Making the Unclean Clean

Seeing God’s redemption in a toilet bowl.
With a flick of the wrist, your mess disappears. This isn’t a clever infomercial on late night television, but what often happens to feces in the United States when you flush your toilet.
I vividly remember visiting Nejapa, El Salvador, a community unconnected to a wastewater treatment plant, in 2008. Kids ran barefoot and jumped in the water—liquid household waste emptied into the street and mixed with garbage—splashing their friends. Exposure to waterborne pathogens such as bacteria, viruses, protozoa, and worms can increase the likelihood of becoming ill.
Yet as a wastewater engineer, what I’ve learned is: God is in the business of redeeming things. Yes, even what we think is “unclean.” Rather than viewing wastewater as a waste to be discarded, a new paradigm for sanitation is recovering beneficial NEW resources from wastewater: nutrients, energy, and water.

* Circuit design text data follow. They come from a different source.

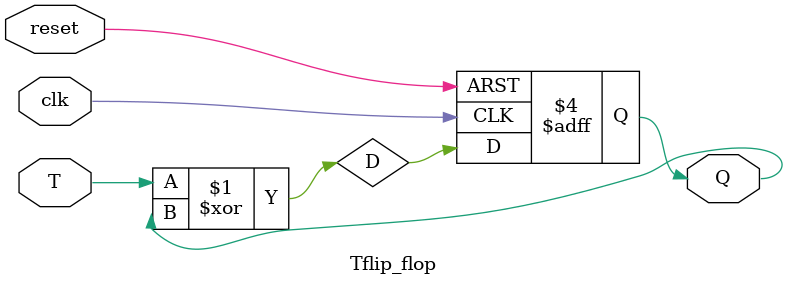
<source format=v>
`timescale 1ns/1ns
module Tflip_flop(T,clk,reset,Q);

	input T,clk,reset;
	output Q;
	reg Q;
	wire D;
	
	xor XOR(D,T,Q);
	always @(negedge reset or posedge clk)
	begin	
		if(~reset) Q<=1'b0;
		else Q<=D;
	end
	
endmodule
</source>
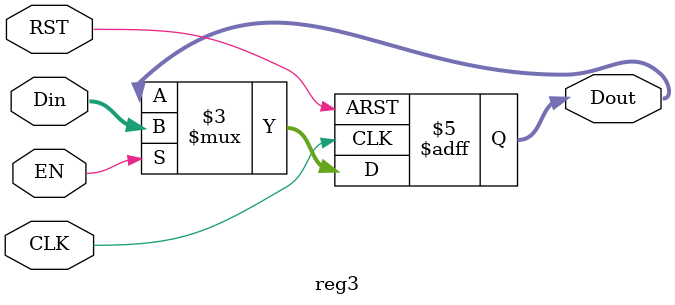
<source format=v>
`timescale 1ns / 1ps

module reg3(
    input [2:0] Din,
    input EN,
    input CLK,
    input RST,
    output reg [2:0] Dout
    );
    initial Dout <= 0;
    always @(posedge CLK or posedge RST) begin
        if (RST) Dout <= 0;
        else if (EN) Dout <= Din;
    end
endmodule

</source>
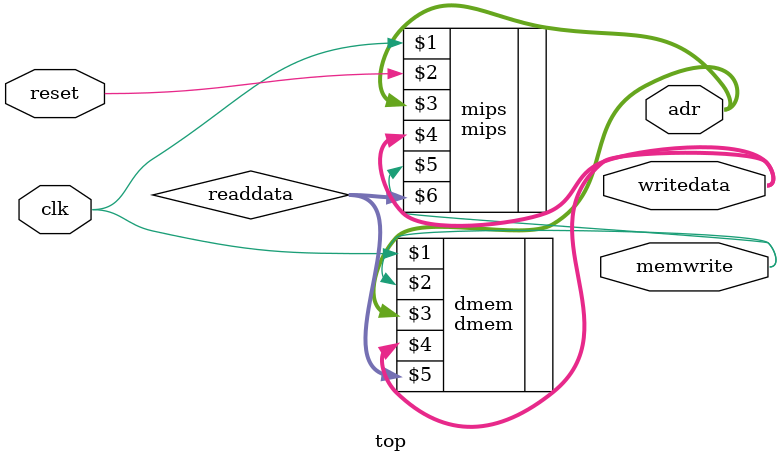
<source format=sv>

module top(input  logic       clk, reset, 
           output logic [31:0] writedata, adr, 
           output logic       memwrite);

  logic [31:0] instr, readdata;
  
  // instantiate processor and memories

  mips mips(clk, reset,adr, writedata,memwrite, readdata);

  //imem imem(pc[7:2], instr);

  dmem dmem(clk, memwrite, adr, writedata, readdata);

endmodule

</source>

As Christians, we know that our sin can have profoundly damaging effects—sometimes ones we don’t see or think about. So it goes with wastewater. In a working sewer system in the US, the effluent from our toilets, showers, sinks, and laundry, called wastewater, commonly leaves our homes through pipes and travels to a wastewater treatment plant. After a few treatment steps, the clean water is discharged to a river or ocean and the contaminants are often hauled to a landfill. In rural areas, septic tanks are often used to treat wastewater.
Unfortunately, 80 percent of wastewater in the world is not treated nor reused and 2.4 billion people lack access to adequate sanitation. In some countries, the untreated wastewater released upstream may be someone’s source of drinking water downstream.